TASK:
Copy out the data below as written; omit any images.

MATERIAL PROVIDED:
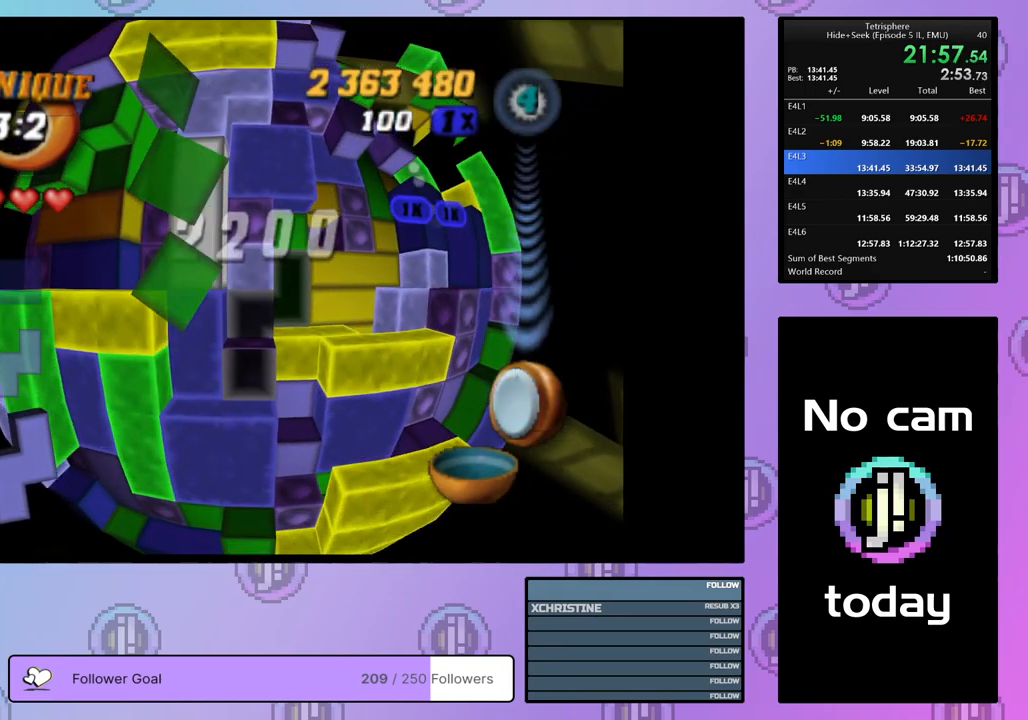
{"buttons": ["SQUARE"], "right_stick": "center", "events": [[33, "SQUARE", "down"], [50, "DPAD_LEFT", "up"], [133, "DPAD_RIGHT", "down"], [133, "DPAD_UP", "down"], [433, "DPAD_UP", "up"], [467, "DPAD_RIGHT", "up"]]}
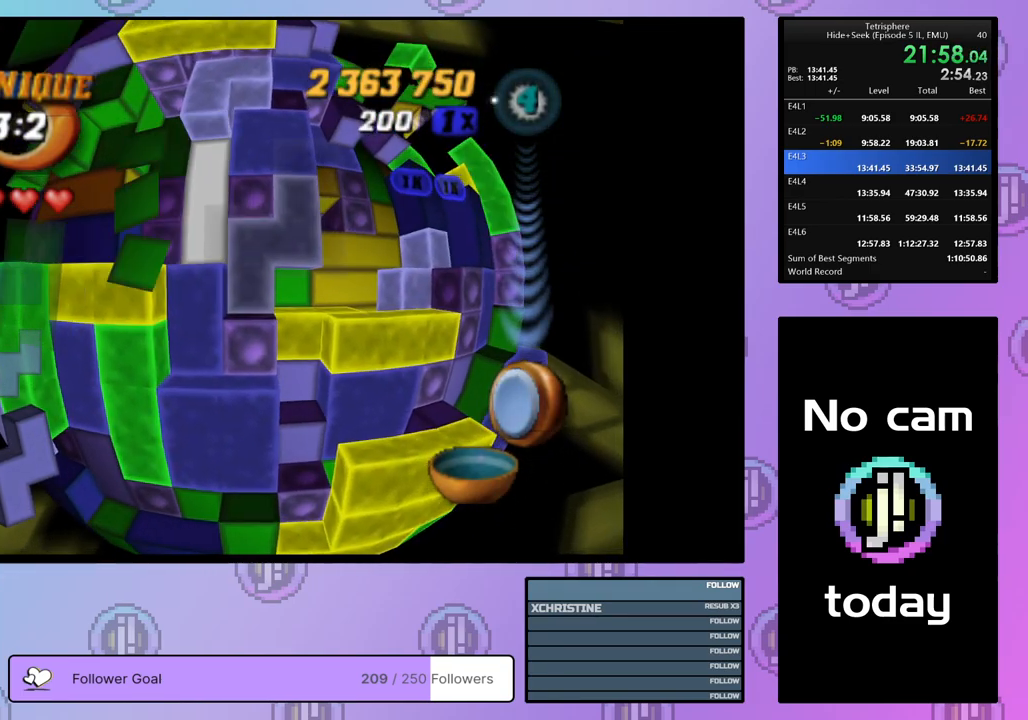
{"buttons": ["SQUARE", "DPAD_DOWN"], "right_stick": "center", "events": [[33, "DPAD_RIGHT", "down"], [133, "DPAD_RIGHT", "up"], [183, "DPAD_RIGHT", "down"], [283, "DPAD_RIGHT", "up"], [450, "DPAD_DOWN", "down"]]}
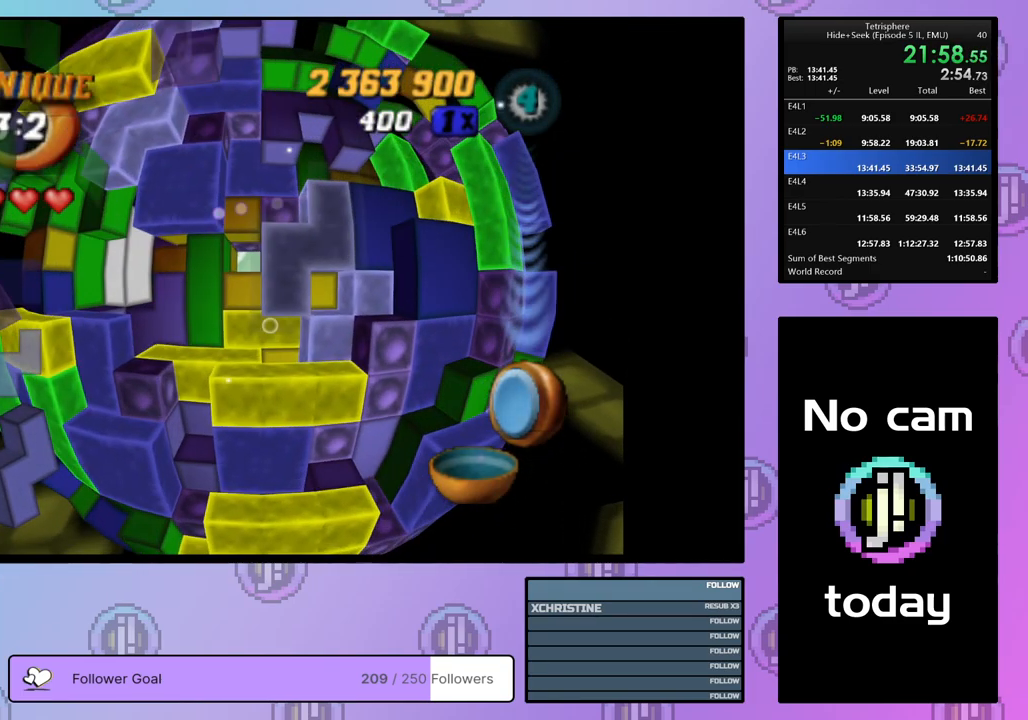
{"buttons": [], "right_stick": "center", "events": [[17, "DPAD_DOWN", "up"], [200, "SQUARE", "up"], [300, "CROSS", "down"], [433, "CROSS", "up"]]}
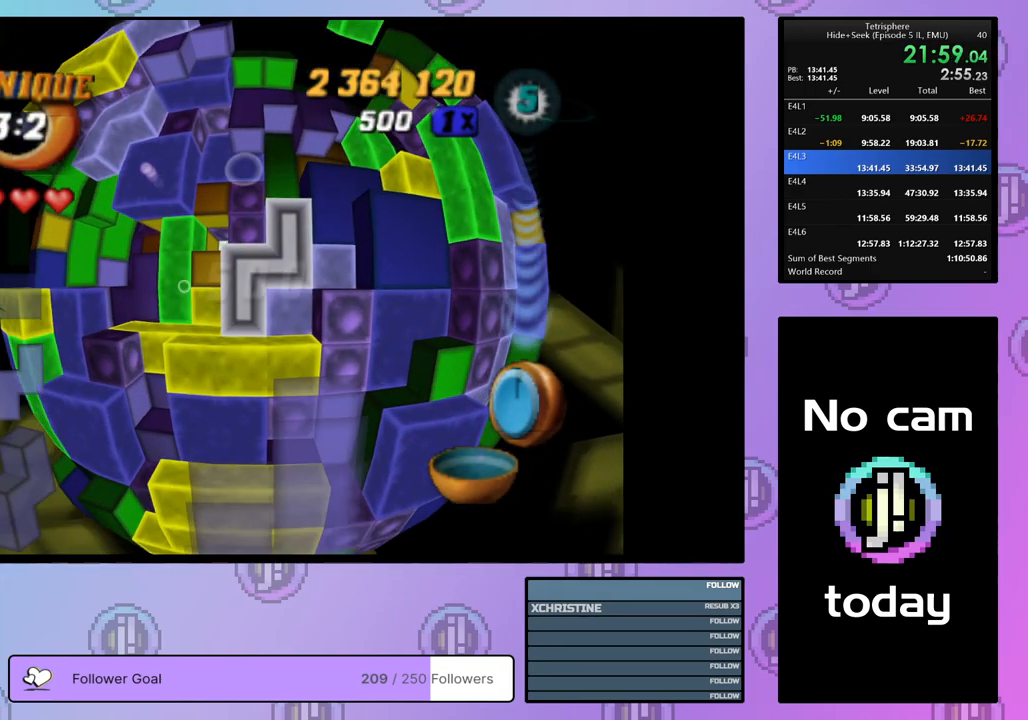
{"buttons": [], "right_stick": "center", "events": [[83, "CROSS", "down"], [217, "CROSS", "up"], [250, "DPAD_UP", "down"], [350, "DPAD_UP", "up"], [400, "DPAD_UP", "down"], [500, "DPAD_UP", "up"]]}
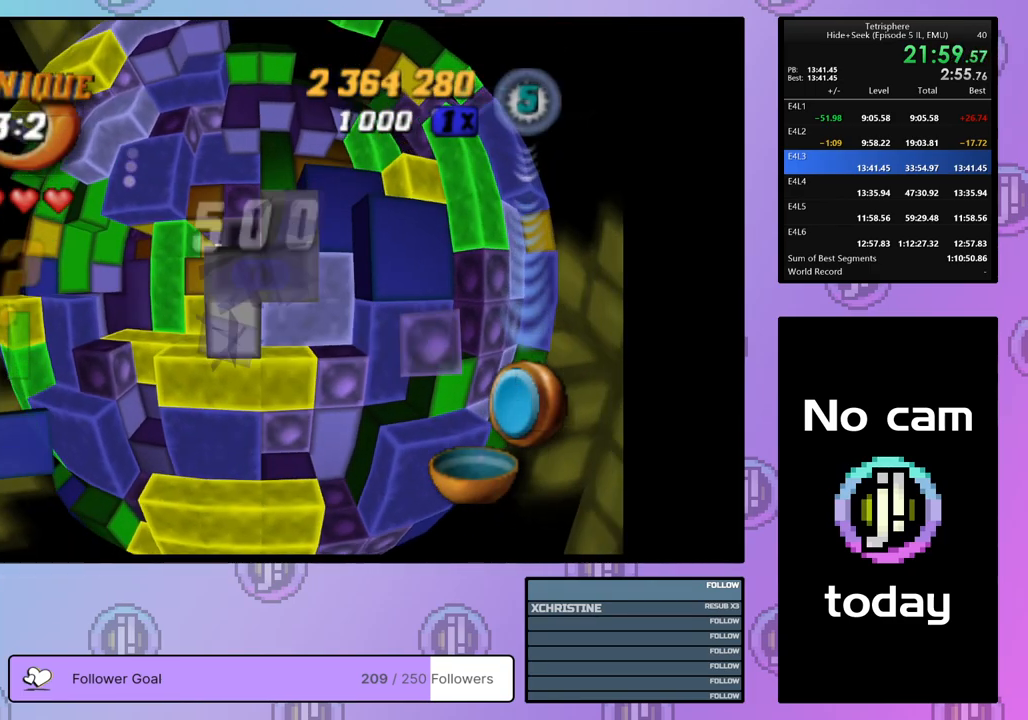
{"buttons": ["DPAD_LEFT"], "right_stick": "center", "events": [[50, "DPAD_UP", "down"], [150, "DPAD_UP", "up"], [217, "DPAD_LEFT", "down"], [300, "DPAD_LEFT", "up"], [383, "DPAD_LEFT", "down"], [450, "DPAD_LEFT", "up"], [500, "DPAD_LEFT", "down"]]}
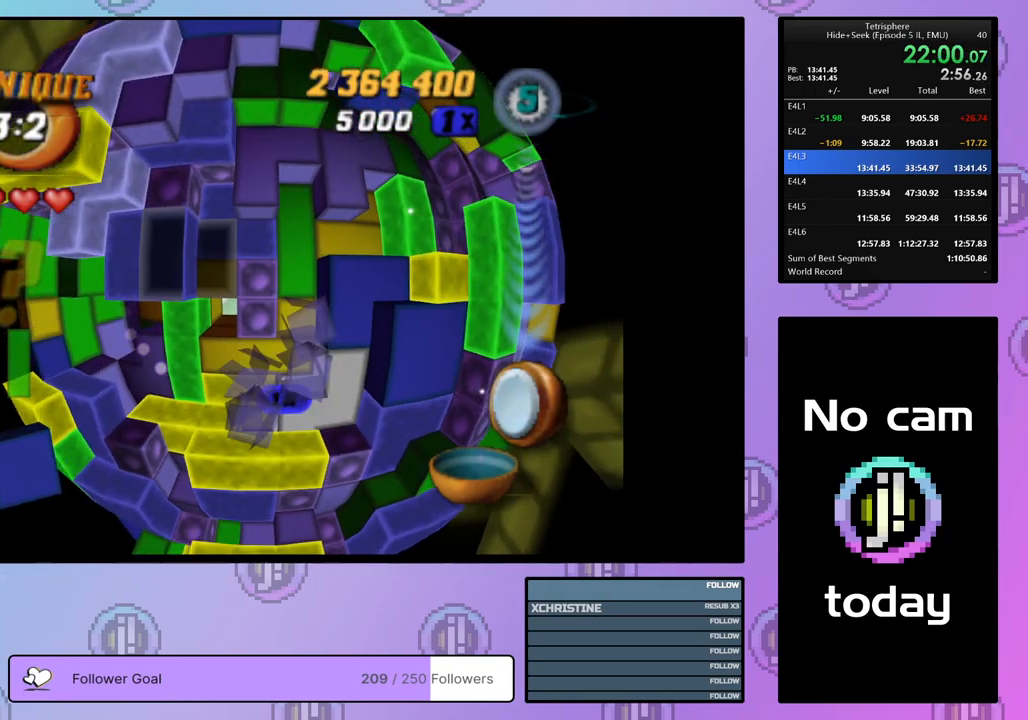
{"buttons": ["SQUARE", "DPAD_RIGHT"], "right_stick": "center", "events": [[83, "DPAD_LEFT", "up"], [100, "SQUARE", "down"], [183, "DPAD_RIGHT", "down"], [267, "DPAD_RIGHT", "up"], [333, "DPAD_RIGHT", "down"], [417, "DPAD_RIGHT", "up"], [483, "DPAD_RIGHT", "down"]]}
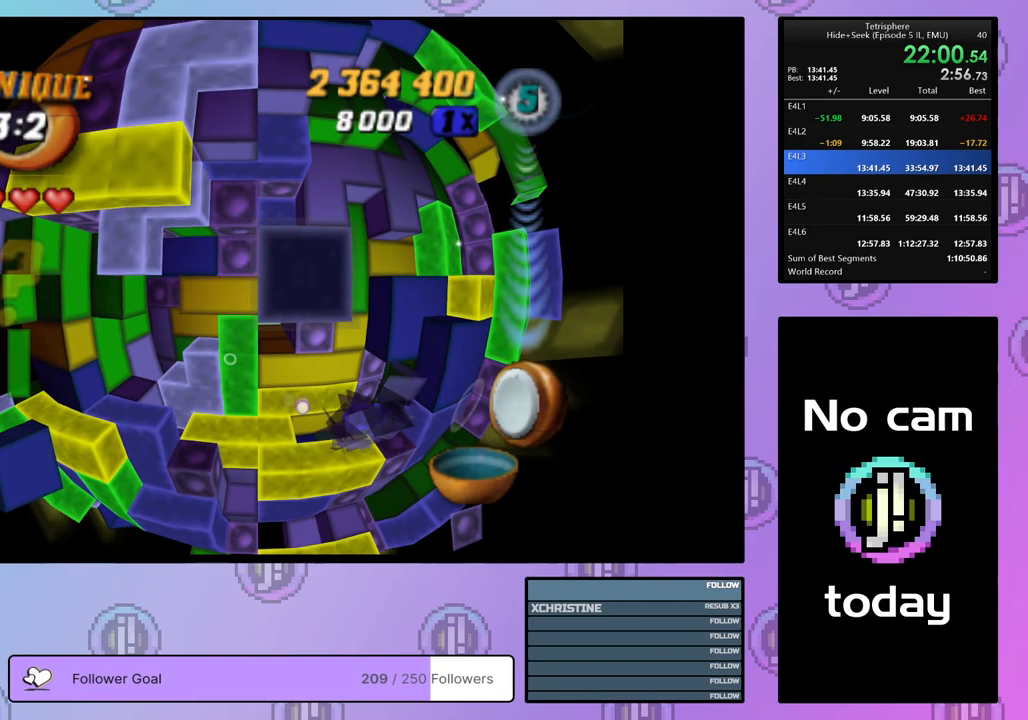
{"buttons": [], "right_stick": "center", "events": [[67, "DPAD_RIGHT", "up"], [167, "DPAD_DOWN", "down"], [217, "DPAD_DOWN", "up"], [283, "SQUARE", "up"], [350, "CROSS", "down"], [467, "CROSS", "up"]]}
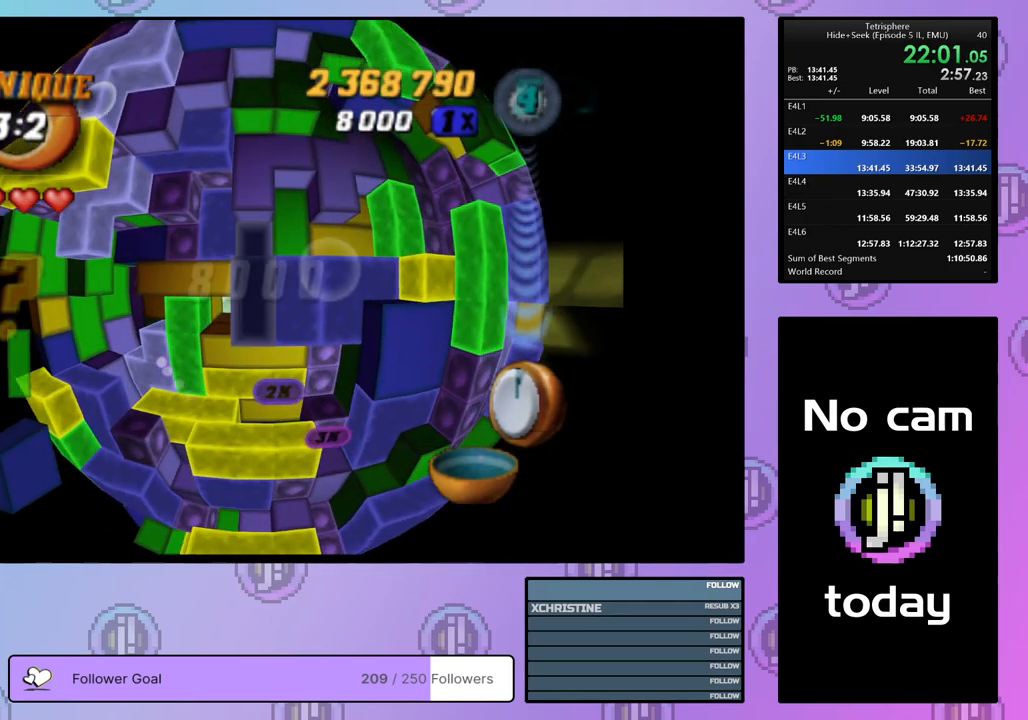
{"buttons": [], "right_stick": "center", "events": [[100, "DPAD_LEFT", "down"], [183, "DPAD_LEFT", "up"], [233, "DPAD_LEFT", "down"], [317, "DPAD_LEFT", "up"], [383, "DPAD_DOWN", "down"], [483, "DPAD_DOWN", "up"]]}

EXERCISE RESULT:
{"buttons": ["SQUARE"], "right_stick": "center", "events": [[33, "SQUARE", "down"], [50, "DPAD_LEFT", "up"], [133, "DPAD_RIGHT", "down"], [133, "DPAD_UP", "down"], [433, "DPAD_UP", "up"], [467, "DPAD_RIGHT", "up"]]}
{"buttons": ["SQUARE", "DPAD_DOWN"], "right_stick": "center", "events": [[33, "DPAD_RIGHT", "down"], [133, "DPAD_RIGHT", "up"], [183, "DPAD_RIGHT", "down"], [283, "DPAD_RIGHT", "up"], [450, "DPAD_DOWN", "down"]]}
{"buttons": [], "right_stick": "center", "events": [[17, "DPAD_DOWN", "up"], [200, "SQUARE", "up"], [300, "CROSS", "down"], [433, "CROSS", "up"]]}
{"buttons": [], "right_stick": "center", "events": [[83, "CROSS", "down"], [217, "CROSS", "up"], [250, "DPAD_UP", "down"], [350, "DPAD_UP", "up"], [400, "DPAD_UP", "down"], [500, "DPAD_UP", "up"]]}
{"buttons": ["DPAD_LEFT"], "right_stick": "center", "events": [[50, "DPAD_UP", "down"], [150, "DPAD_UP", "up"], [217, "DPAD_LEFT", "down"], [300, "DPAD_LEFT", "up"], [383, "DPAD_LEFT", "down"], [450, "DPAD_LEFT", "up"], [500, "DPAD_LEFT", "down"]]}
{"buttons": ["SQUARE", "DPAD_RIGHT"], "right_stick": "center", "events": [[83, "DPAD_LEFT", "up"], [100, "SQUARE", "down"], [183, "DPAD_RIGHT", "down"], [267, "DPAD_RIGHT", "up"], [333, "DPAD_RIGHT", "down"], [417, "DPAD_RIGHT", "up"], [483, "DPAD_RIGHT", "down"]]}
{"buttons": [], "right_stick": "center", "events": [[67, "DPAD_RIGHT", "up"], [167, "DPAD_DOWN", "down"], [217, "DPAD_DOWN", "up"], [283, "SQUARE", "up"], [350, "CROSS", "down"], [467, "CROSS", "up"]]}
{"buttons": [], "right_stick": "center", "events": [[100, "DPAD_LEFT", "down"], [183, "DPAD_LEFT", "up"], [233, "DPAD_LEFT", "down"], [317, "DPAD_LEFT", "up"], [383, "DPAD_DOWN", "down"], [483, "DPAD_DOWN", "up"]]}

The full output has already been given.